--- Start Items ---

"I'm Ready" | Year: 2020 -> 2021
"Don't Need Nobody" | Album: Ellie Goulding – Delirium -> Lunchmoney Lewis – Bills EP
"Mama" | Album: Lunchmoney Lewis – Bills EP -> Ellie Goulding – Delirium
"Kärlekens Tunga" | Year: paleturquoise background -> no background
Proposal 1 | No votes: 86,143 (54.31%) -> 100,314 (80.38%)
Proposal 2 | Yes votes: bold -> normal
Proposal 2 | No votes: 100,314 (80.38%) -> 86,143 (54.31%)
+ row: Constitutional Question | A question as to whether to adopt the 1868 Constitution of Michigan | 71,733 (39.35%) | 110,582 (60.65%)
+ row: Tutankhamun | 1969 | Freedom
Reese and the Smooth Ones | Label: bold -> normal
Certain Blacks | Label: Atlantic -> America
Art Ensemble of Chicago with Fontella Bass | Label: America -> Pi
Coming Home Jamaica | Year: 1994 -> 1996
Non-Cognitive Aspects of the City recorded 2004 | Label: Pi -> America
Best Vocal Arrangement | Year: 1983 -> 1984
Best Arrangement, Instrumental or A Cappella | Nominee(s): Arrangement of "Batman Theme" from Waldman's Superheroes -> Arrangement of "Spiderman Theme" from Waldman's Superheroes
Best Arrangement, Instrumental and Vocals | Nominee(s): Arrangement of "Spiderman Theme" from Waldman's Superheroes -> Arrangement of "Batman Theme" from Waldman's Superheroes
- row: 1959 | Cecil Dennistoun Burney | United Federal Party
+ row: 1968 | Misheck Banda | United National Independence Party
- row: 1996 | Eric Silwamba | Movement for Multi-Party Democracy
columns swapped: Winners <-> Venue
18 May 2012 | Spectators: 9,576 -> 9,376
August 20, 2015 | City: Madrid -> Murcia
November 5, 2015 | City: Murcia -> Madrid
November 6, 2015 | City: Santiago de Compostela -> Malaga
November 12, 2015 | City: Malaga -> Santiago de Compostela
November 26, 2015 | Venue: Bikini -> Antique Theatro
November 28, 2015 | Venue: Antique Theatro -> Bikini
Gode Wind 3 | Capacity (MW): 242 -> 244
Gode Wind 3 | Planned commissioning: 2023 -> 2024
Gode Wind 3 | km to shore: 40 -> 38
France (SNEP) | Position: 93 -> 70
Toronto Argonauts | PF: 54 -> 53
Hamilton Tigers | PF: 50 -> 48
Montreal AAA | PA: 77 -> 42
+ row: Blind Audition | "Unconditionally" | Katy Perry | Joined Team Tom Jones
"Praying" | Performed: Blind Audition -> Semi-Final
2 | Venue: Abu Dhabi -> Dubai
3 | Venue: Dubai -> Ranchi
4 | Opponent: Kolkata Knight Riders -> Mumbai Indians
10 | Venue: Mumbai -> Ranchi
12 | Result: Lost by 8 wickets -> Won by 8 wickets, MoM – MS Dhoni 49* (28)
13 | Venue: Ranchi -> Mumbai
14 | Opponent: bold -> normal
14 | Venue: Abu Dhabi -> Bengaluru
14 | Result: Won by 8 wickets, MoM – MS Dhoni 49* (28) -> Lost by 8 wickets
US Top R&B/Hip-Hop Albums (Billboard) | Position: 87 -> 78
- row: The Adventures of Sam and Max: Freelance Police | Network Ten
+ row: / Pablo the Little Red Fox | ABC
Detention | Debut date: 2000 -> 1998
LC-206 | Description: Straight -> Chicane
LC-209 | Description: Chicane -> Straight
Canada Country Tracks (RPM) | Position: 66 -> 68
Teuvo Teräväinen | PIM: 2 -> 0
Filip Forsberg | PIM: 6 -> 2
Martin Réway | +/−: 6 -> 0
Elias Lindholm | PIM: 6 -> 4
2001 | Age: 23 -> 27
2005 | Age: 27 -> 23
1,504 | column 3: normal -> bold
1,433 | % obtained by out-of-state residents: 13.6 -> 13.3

--- End Items ---

▸ Request:
Write out every line of the items above again without changing anything, from the first line to the last.

▸ Finished answer:
"I'm Ready" | Year: 2020 -> 2021
"Don't Need Nobody" | Album: Ellie Goulding – Delirium -> Lunchmoney Lewis – Bills EP
"Mama" | Album: Lunchmoney Lewis – Bills EP -> Ellie Goulding – Delirium
"Kärlekens Tunga" | Year: paleturquoise background -> no background
Proposal 1 | No votes: 86,143 (54.31%) -> 100,314 (80.38%)
Proposal 2 | Yes votes: bold -> normal
Proposal 2 | No votes: 100,314 (80.38%) -> 86,143 (54.31%)
+ row: Constitutional Question | A question as to whether to adopt the 1868 Constitution of Michigan | 71,733 (39.35%) | 110,582 (60.65%)
+ row: Tutankhamun | 1969 | Freedom
Reese and the Smooth Ones | Label: bold -> normal
Certain Blacks | Label: Atlantic -> America
Art Ensemble of Chicago with Fontella Bass | Label: America -> Pi
Coming Home Jamaica | Year: 1994 -> 1996
Non-Cognitive Aspects of the City recorded 2004 | Label: Pi -> America
Best Vocal Arrangement | Year: 1983 -> 1984
Best Arrangement, Instrumental or A Cappella | Nominee(s): Arrangement of "Batman Theme" from Waldman's Superheroes -> Arrangement of "Spiderman Theme" from Waldman's Superheroes
Best Arrangement, Instrumental and Vocals | Nominee(s): Arrangement of "Spiderman Theme" from Waldman's Superheroes -> Arrangement of "Batman Theme" from Waldman's Superheroes
- row: 1959 | Cecil Dennistoun Burney | United Federal Party
+ row: 1968 | Misheck Banda | United National Independence Party
- row: 1996 | Eric Silwamba | Movement for Multi-Party Democracy
columns swapped: Winners <-> Venue
18 May 2012 | Spectators: 9,576 -> 9,376
August 20, 2015 | City: Madrid -> Murcia
November 5, 2015 | City: Murcia -> Madrid
November 6, 2015 | City: Santiago de Compostela -> Malaga
November 12, 2015 | City: Malaga -> Santiago de Compostela
November 26, 2015 | Venue: Bikini -> Antique Theatro
November 28, 2015 | Venue: Antique Theatro -> Bikini
Gode Wind 3 | Capacity (MW): 242 -> 244
Gode Wind 3 | Planned commissioning: 2023 -> 2024
Gode Wind 3 | km to shore: 40 -> 38
France (SNEP) | Position: 93 -> 70
Toronto Argonauts | PF: 54 -> 53
Hamilton Tigers | PF: 50 -> 48
Montreal AAA | PA: 77 -> 42
+ row: Blind Audition | "Unconditionally" | Katy Perry | Joined Team Tom Jones
"Praying" | Performed: Blind Audition -> Semi-Final
2 | Venue: Abu Dhabi -> Dubai
3 | Venue: Dubai -> Ranchi
4 | Opponent: Kolkata Knight Riders -> Mumbai Indians
10 | Venue: Mumbai -> Ranchi
12 | Result: Lost by 8 wickets -> Won by 8 wickets, MoM – MS Dhoni 49* (28)
13 | Venue: Ranchi -> Mumbai
14 | Opponent: bold -> normal
14 | Venue: Abu Dhabi -> Bengaluru
14 | Result: Won by 8 wickets, MoM – MS Dhoni 49* (28) -> Lost by 8 wickets
US Top R&B/Hip-Hop Albums (Billboard) | Position: 87 -> 78
- row: The Adventures of Sam and Max: Freelance Police | Network Ten
+ row: / Pablo the Little Red Fox | ABC
Detention | Debut date: 2000 -> 1998
LC-206 | Description: Straight -> Chicane
LC-209 | Description: Chicane -> Straight
Canada Country Tracks (RPM) | Position: 66 -> 68
Teuvo Teräväinen | PIM: 2 -> 0
Filip Forsberg | PIM: 6 -> 2
Martin Réway | +/−: 6 -> 0
Elias Lindholm | PIM: 6 -> 4
2001 | Age: 23 -> 27
2005 | Age: 27 -> 23
1,504 | column 3: normal -> bold
1,433 | % obtained by out-of-state residents: 13.6 -> 13.3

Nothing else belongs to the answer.